Philips has posted results for its first quarter, showing losses offset by growth, and an outlook adjusted to reflect uncertainty in the global economy.
Group sales for Q1 were €4.1 billion ($4.7 billion), with a 2% decline in comparable sales growth, which the company noted in a statement was mainly due to China. Offsetting that decline, comparable order intake increased 2%, primarily due to strong performance in North America.
Diagnosis & Treatment comparable sales decreased by 4% due to a double-digit decline in China, and Connected Care comparable sales were broadly flat across businesses. However, Image-Guided Therapy performed well, and Personal Health showed positive growth in most markets.

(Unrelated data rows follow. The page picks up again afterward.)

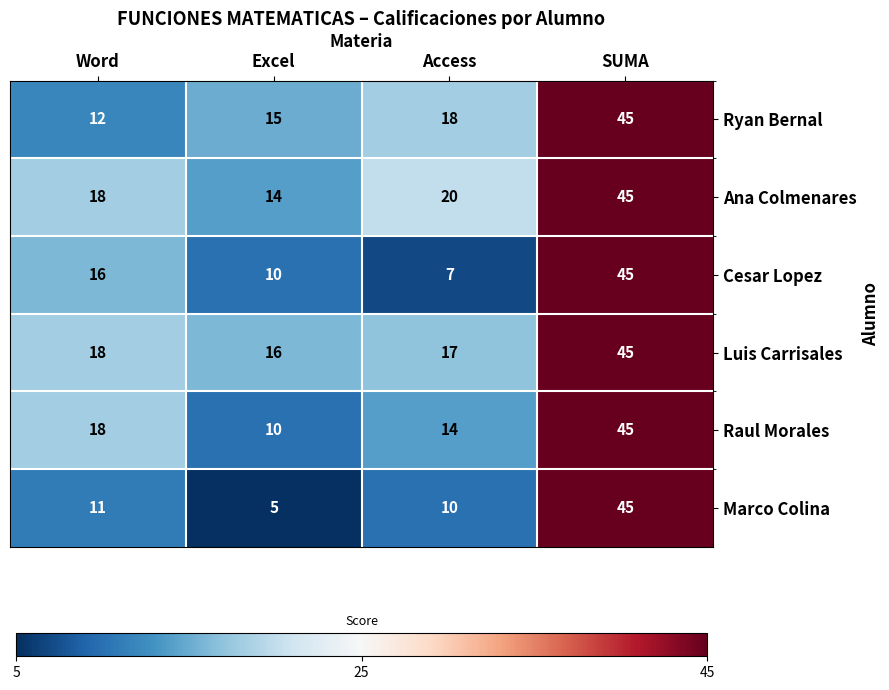

The Ana Colmenares series shows 13 at Access. True or false?

False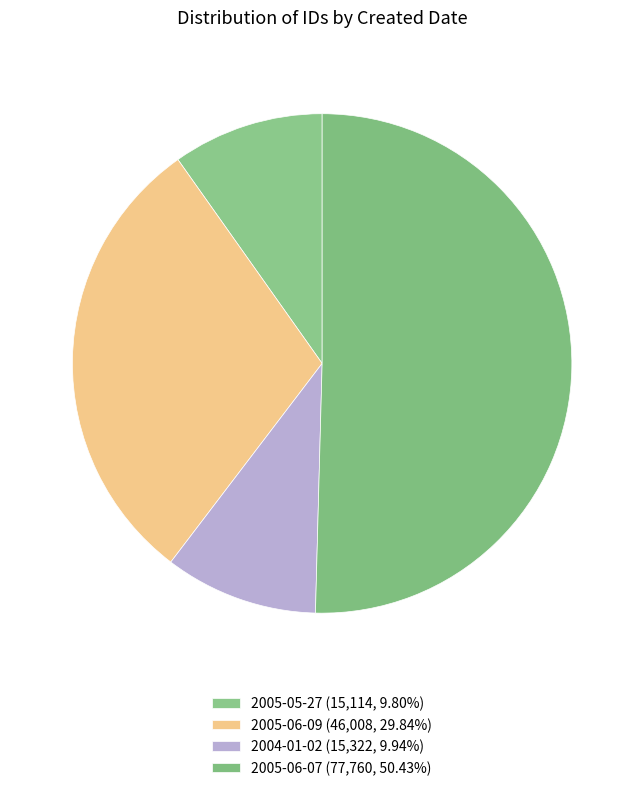

Count the number of slices in the pie.

4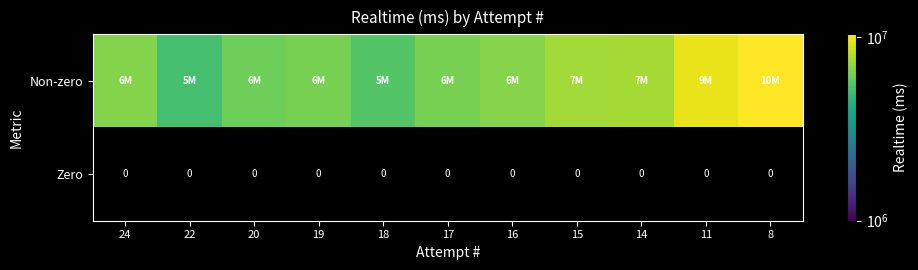

What is the difference between the maximum and second lowest values in the Non-zero series?

4858946.0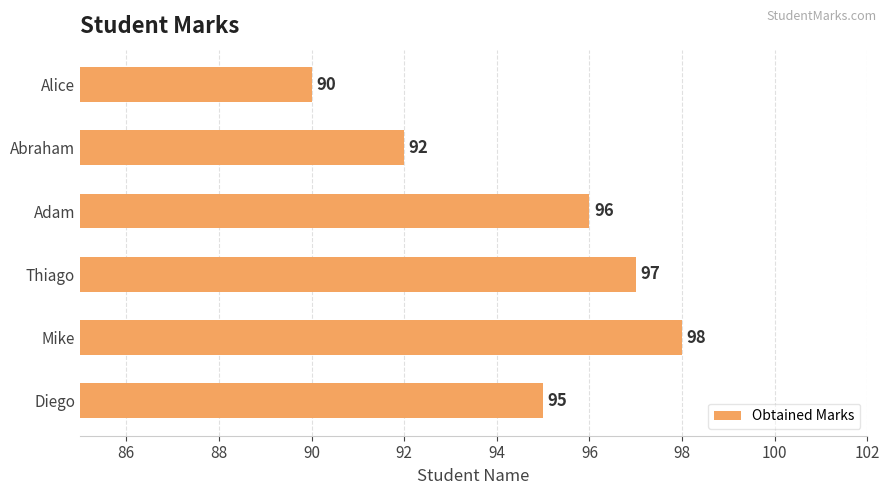

How many values are between 92 and 97?

4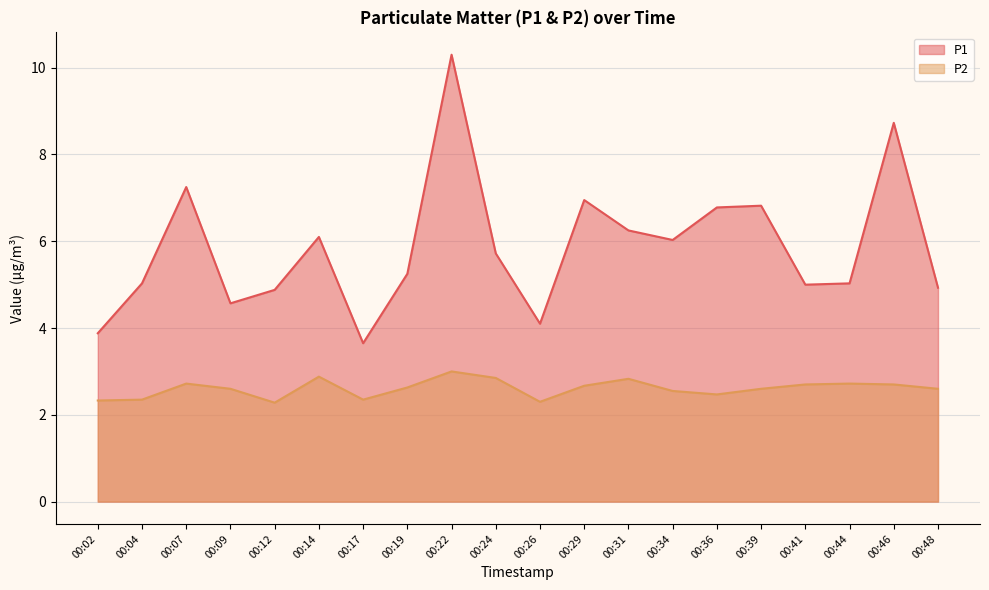

True or false: P2 and P1 intersect in this chart.

False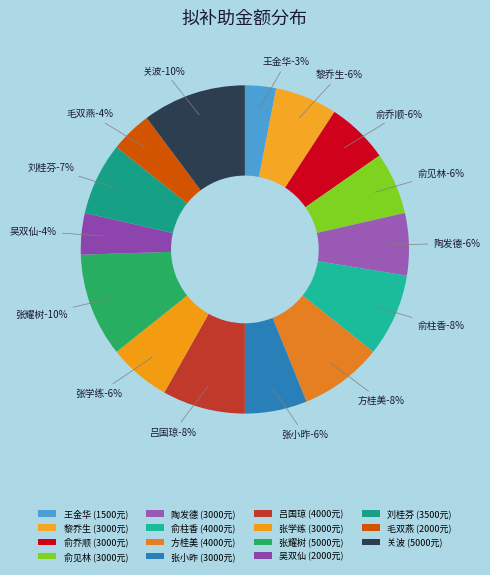

To the nearest percent, what percentage of the pie is 俞乔顺?

6%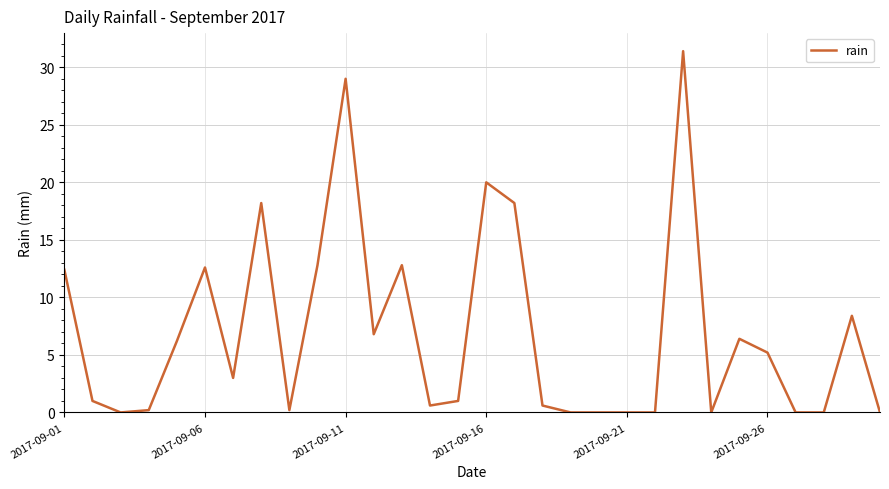

Is this an area chart (filled region under the line)?

No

Income from operations increased to €154 million ($175 million); free cash flow consisted of an outflow of €1.09 billion ($1.2 billion), mainly due to the €1.025 billion ($1.16 billion) payment from the Philips Respironics recall-related medical monitoring and personal injury settlements in the U.S.
The firm noted that its productivity initiatives delivered first-quarter savings of €147 million ($167 million), including €42 million ($48 million) in operating model savings, €46 million ($54 million) in procurement savings, and €59 million ($67 million) in savings from other programs savings. Philips said that its productivity initiatives are on track for €800 million ($907 million) in savings in 2025.
Philips has updated its outlook for full-year 2025 to include the assumed effects of currently announced tariffs, including the current bilateral U.S.-China tariffs, those with the rest of the world, and the resumption of the paused U.S. tariffs on July 9. This outlook excludes potential wider economic impact, the firm noted, as well as ongoing Philips Respironics-related proceedings.
The company anticipates that its 2025 performance will be stronger in the latter part of the year, with Q2 showing some improvement over Q1.